*WRITTEN TASK A:* In the excerpt below on raising a mass with geometry locks, rewrite the paragraph beginning "After the system has reached thermal equilibrium" as a short numbered list of steps.
*WRITTEN TASK B:* According to the excerpt below on raising a mass with geometry locks, what does the cord holding the ball consist of?

*SELECTED EXCERPT:*
____

The second law of thermodynamics is one of the bedrocks of physics and must not be violated. However, we have identified abilities of the mind that will run directly up against the second law. In this chapter, we will examine the reasons these mind capabilities do not violate the second law.

Raising a Mass with Geometry Locks

Figure 10. A ball hangs from a cord that is three bonds long. Initially, all the air is in the chamber to the left while the chamber to the right is at vacuum. The starting temperature on the right approaches absolute zero, so the ball and the cord atoms are motionless.

Consider an isolated system with two chambers separated by a rigid membrane, as shown in Figure 10. All the air in the system starts in the left chamber. In the right chamber we have a motionless ball hanging by a cord. The cord consists of two atoms and three bonds where the bonds are shown as springs. The starting temperature in the right chamber is absolute zero and the atoms of the cord are motionless.

The rigid membrane separating the chambers now breaks and the warm air expands freely until it fills both chambers. The newly introduced air molecules will now collide with the cord atoms and cause them to start vibrating. We are a mind with governing control over the bonds of the cord.

After the system has reached thermal equilibrium, we decide that we would like to raise the ball. To do this, we first impose a length lock on a bond just as its length is at a vibrational minimum. This shortens the average length of the cord, so the ball will now settle at a higher level than before. Once the ball has settled in at its higher level, we impose a length lock on one of the remaining bonds just as its length reaches a vibrational minimum. This shortens the average length of the cord once more, so the ball now settles at a still higher level. Once the ball has settled in at its new higher level, we impose a third length lock on the last bond, again, just as its length reaches a vibrational minimum. This raises the ball to an even higher level.

____

*RAW DATA:*
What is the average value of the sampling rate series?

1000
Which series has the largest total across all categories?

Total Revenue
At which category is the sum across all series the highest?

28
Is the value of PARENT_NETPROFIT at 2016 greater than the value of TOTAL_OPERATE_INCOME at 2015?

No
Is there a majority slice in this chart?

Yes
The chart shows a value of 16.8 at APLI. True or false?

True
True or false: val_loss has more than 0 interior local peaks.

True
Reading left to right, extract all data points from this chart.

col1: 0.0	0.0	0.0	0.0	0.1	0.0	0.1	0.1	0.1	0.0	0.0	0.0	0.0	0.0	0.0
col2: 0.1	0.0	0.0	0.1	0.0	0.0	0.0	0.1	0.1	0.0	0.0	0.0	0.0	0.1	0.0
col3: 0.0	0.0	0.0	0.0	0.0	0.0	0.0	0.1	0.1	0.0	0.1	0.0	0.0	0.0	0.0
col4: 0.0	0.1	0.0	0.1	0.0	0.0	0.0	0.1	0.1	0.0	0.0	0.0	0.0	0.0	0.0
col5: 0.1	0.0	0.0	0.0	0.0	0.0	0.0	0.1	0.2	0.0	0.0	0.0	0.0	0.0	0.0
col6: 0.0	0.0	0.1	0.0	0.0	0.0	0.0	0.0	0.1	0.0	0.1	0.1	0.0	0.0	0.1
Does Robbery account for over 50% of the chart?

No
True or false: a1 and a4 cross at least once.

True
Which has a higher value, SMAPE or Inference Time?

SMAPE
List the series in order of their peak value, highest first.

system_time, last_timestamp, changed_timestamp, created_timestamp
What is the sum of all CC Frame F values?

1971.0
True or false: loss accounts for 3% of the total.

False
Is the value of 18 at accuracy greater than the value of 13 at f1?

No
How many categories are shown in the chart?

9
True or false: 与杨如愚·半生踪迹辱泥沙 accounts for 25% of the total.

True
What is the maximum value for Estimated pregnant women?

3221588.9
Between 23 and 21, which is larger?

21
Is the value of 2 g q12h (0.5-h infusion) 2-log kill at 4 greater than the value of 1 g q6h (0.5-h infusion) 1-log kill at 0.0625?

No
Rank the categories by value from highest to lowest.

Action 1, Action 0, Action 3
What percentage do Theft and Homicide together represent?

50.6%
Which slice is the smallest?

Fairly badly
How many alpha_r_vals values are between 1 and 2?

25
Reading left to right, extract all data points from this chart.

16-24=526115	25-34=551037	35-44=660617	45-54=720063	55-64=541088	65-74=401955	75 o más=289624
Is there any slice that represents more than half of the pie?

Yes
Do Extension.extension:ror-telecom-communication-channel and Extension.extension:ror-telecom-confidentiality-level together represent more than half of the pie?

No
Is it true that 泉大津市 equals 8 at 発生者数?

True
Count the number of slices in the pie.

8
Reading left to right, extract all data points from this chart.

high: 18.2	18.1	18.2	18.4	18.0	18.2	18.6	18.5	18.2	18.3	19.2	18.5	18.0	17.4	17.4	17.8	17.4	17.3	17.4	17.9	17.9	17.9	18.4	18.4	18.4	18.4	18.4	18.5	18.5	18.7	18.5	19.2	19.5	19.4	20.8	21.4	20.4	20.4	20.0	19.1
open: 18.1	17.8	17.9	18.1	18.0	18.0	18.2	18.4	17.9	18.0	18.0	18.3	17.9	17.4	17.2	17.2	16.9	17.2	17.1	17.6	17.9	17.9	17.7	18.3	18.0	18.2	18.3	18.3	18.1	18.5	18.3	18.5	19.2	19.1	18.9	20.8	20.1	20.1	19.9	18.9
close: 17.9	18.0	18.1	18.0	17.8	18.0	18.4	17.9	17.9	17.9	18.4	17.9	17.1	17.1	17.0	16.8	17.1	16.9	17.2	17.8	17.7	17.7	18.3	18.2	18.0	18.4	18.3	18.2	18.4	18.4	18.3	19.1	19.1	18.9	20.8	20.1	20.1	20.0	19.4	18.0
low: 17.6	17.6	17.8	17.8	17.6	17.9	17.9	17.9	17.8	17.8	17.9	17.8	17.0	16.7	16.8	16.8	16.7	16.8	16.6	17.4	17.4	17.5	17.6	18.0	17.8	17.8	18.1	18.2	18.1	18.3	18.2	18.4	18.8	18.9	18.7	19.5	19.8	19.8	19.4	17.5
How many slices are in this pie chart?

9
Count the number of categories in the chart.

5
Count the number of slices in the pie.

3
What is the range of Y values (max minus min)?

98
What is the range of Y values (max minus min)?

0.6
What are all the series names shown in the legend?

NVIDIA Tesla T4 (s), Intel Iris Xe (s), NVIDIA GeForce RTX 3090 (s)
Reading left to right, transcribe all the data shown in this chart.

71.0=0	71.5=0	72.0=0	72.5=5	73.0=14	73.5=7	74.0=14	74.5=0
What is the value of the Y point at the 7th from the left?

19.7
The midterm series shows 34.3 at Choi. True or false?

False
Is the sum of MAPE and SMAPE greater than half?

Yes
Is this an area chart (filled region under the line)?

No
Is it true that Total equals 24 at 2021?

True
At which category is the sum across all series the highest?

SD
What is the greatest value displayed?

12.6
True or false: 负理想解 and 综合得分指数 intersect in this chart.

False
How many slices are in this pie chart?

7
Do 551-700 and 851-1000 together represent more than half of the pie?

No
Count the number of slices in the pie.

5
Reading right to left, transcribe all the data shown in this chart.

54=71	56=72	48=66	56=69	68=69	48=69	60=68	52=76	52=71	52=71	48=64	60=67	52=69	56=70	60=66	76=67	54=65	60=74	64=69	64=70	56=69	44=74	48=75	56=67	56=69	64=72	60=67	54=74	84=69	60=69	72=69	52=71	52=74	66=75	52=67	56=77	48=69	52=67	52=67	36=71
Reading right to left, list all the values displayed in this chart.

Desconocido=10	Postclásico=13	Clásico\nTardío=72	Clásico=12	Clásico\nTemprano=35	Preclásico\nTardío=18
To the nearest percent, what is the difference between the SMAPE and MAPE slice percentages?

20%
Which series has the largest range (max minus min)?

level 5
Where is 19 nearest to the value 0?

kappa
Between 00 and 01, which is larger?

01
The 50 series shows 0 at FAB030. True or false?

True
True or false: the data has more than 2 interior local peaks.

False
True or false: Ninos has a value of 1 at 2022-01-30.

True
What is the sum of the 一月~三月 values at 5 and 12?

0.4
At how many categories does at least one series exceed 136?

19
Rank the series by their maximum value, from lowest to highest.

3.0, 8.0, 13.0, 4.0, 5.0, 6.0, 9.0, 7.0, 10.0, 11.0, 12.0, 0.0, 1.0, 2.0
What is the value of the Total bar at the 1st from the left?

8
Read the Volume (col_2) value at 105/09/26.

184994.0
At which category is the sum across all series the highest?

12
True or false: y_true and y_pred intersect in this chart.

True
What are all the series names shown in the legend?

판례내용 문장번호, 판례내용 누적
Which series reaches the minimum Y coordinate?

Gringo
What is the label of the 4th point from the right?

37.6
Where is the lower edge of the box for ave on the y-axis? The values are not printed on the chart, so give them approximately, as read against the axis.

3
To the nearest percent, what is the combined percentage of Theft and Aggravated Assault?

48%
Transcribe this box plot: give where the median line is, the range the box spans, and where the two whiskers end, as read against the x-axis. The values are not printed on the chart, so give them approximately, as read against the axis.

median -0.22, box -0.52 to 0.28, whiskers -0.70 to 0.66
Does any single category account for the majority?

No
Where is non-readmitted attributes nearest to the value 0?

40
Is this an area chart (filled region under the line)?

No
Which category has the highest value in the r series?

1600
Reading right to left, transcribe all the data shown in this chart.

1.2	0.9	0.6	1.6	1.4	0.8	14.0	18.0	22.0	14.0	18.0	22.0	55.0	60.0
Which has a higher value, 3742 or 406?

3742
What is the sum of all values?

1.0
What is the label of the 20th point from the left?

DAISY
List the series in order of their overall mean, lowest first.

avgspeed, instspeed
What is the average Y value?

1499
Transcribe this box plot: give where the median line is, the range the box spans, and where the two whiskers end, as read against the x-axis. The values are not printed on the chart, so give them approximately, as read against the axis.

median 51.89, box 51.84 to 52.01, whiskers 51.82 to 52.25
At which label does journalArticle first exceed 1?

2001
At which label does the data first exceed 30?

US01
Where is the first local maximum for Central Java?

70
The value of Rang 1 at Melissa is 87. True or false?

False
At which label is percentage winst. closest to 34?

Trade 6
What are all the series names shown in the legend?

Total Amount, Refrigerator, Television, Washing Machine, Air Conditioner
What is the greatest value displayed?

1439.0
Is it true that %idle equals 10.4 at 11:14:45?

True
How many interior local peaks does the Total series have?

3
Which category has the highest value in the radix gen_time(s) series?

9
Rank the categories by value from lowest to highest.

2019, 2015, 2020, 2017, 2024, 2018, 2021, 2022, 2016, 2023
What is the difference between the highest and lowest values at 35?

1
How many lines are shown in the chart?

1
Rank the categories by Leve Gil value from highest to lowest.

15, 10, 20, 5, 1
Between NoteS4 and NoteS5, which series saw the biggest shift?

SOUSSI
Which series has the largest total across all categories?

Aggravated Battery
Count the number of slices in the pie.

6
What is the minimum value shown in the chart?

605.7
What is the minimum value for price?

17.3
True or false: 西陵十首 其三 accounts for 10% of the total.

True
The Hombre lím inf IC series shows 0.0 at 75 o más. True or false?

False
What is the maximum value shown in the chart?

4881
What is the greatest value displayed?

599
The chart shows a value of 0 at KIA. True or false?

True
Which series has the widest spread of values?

____

*TASK OUTPUT A:*
1. After thermal equilibrium, lock one bond's length at a vibrational minimum, which shortens the cord so the ball settles higher.
2. Once the ball settles, lock a second bond at a vibrational minimum, which raises the ball further.
3. Once the ball settles again, lock the last bond at a vibrational minimum, which raises the ball to an even higher level.

*TASK OUTPUT B:* Two atoms and three bonds.